### Цель задания
Воспроизведите строку за строкой без изменений весь текст из приведенных ниже записей. Изображения в ответ не включайте.

━━━━━ Исходный материал

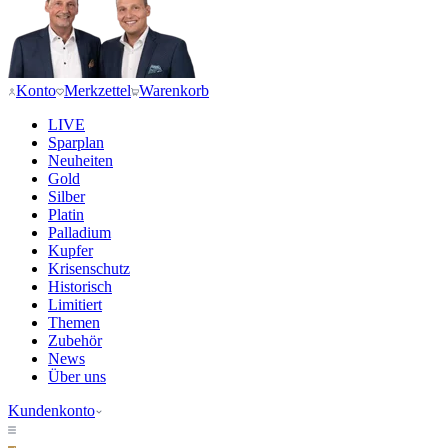
Konto
Merkzettel
Warenkorb
LIVE
Sparplan
Neuheiten
Gold
Silber
Platin
Palladium
Kupfer
Krisenschutz
Historisch
Limitiert
Themen
Zubehör
News
Über uns
Kundenkonto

━━━━━━━━━━

### Результат упражнения
Konto
Merkzettel
Warenkorb
LIVE
Sparplan
Neuheiten
Gold
Silber
Platin
Palladium
Kupfer
Krisenschutz
Historisch
Limitiert
Themen
Zubehör
News
Über uns
Kundenkonto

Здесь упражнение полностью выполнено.